Security Checklist (Whether You Have Static or Not)
- Segment your network (VLANs) so a compromised service doesn’t reach your crown jewels.
- Put exposed services behind SSO or MFA (Cloudflare Access, Authelia, ZTNA).
- Keep services patched; don’t expose raw admin UIs.
- Use fail2ban/geo-filters/rate limits on your VPS or reverse proxy.
- Prefer SSH keys over passwords; disable password auth if possible.
FAQs
Can I get a true static IP on consumer 5G home internet?
Usually no. Consumer 5G home plans from major carriers are behind CGNAT. To get a public static IPv4, move to a business fixed-wireless plan where offered (Verizon, AT&T), or use an overlay/tunnel approach.
Does T-Mobile offer static IP on 5G?
Not on Home Internet (consumer). On Business Internet, customers report being able to request public static IPv4 via business support and specific APNs/hardware. Availability varies; confirm with a business rep.
What about Verizon 5G Home can’t I just enable port forwarding in the router?
Some router UIs show port-forwarding options, but if your plan is behind CGNAT, inbound traffic still won’t reach you. For a guaranteed static, Verizon’s Business Internet offers a Public Static IP add-on.
Does AT&T offer static IP on 5G fixed wireless?
On consumer Internet Air, don’t count on it. On business wireless, AT&T’s Private Mobile Connection (Dedicated/Custom APN) supports public static IPs for eligible devices this is the official route for wireless static IP with AT&T.
Starlink says “public IP” is that static?
Starlink Business/Priority can give you a public IPv4, but it’s not truly static; it’s dynamically assigned with reservation and can change after moves or updates. If you need a fixed static, use an overlay/SD-WAN provider or a VPS/tunnel design.
Can IPv6 fix everything?
Not today. Some carriers filter inbound IPv6 or don’t expose the controls you need. Many users and services still depend on IPv4. Plan for tunnels or a VPS if you must host reliably.
The Bottom Line
Most 5G home internet plans don’t hand you a true static public IP. They sit behind carrier-grade NAT, which blocks simple port forwarding and breaks old-school hosting at home. If you absolutely need a fixed, public IPv4 for servers, whitelisting, or compliance, your cleanest path is a business wireless plan that includes a public static IP and you should confirm device and APN details before you switch.
If a business plan is too costly or not available, you still have strong, affordable options. For public-facing apps, a $5–$10 VPS with WireGuard and a reverse proxy gives you a stable internet address and full control over what you publish. For dashboards and admin tools, Cloudflare Tunnel is simple, secure, and works great behind CGNAT. If a vendor only needs to see one steady egress IP, a dedicated-IP VPN add-on solves that without changing your ISP. And for private, day-to-day remote access, Tailscale or ZeroTier gives you a fast, safe overlay with no open ports.
Whatever you choose, keep security tight: use MFA/SSO, patch often, and avoid exposing raw admin pages to the open web. Remember that “IP passthrough” on the gateway doesn’t create a public IP by itself; it just lets your own router take the lead. Decide based on your real goal public hosting, vendor whitelisting, or private management and pick the path that matches your budget and risk.

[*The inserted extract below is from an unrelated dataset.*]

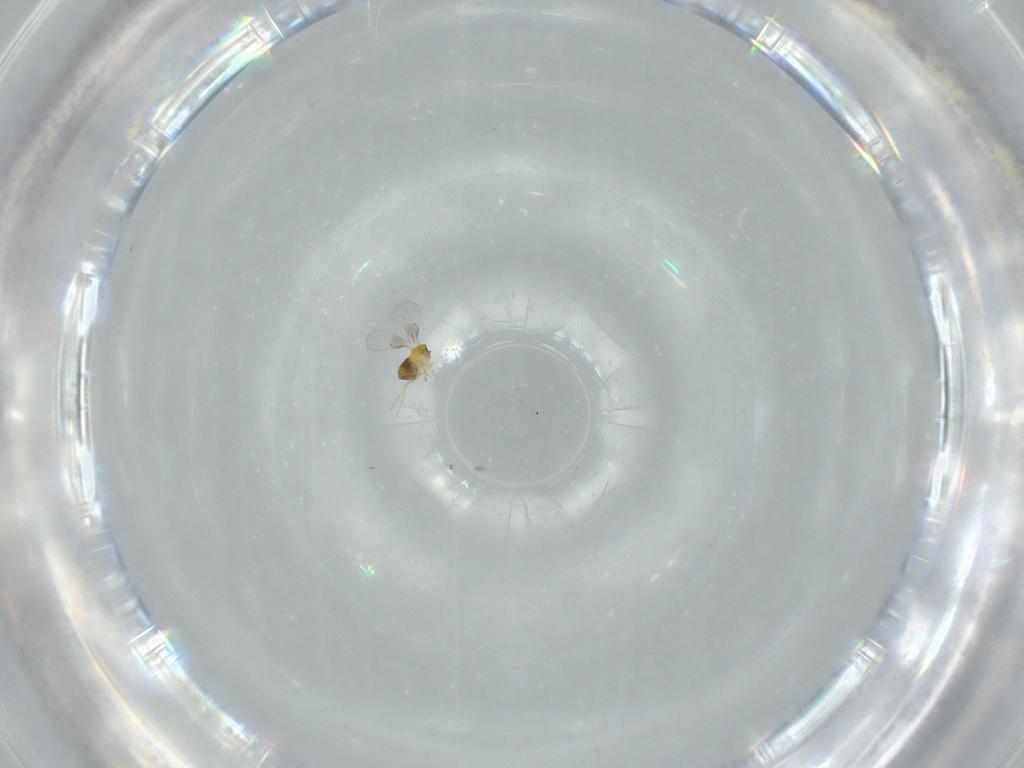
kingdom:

With the right setup, 5G home internet can power your small business or home lab without the headaches.
TL;DR:
You’re setting up an Arris 5G modem with a static IP from Verizon. On 5G, true static IPs aren’t standard for consumers T-Mobile is typically dynamic/CGNAT while Verizon Business Internet can provide a public static IP for its 5G gateway. If a carrier static isn’t available (or priced well), use workarounds: a dedicated-IP VPN, a VPS + reverse proxy/WireGuard tunnel, or even a second ISP for devices that must be reachable. A static IP enables reliable remote access and hosting, but it won’t fix weekly connection drops that’s a stability issue you’ll need to troubleshoot separately.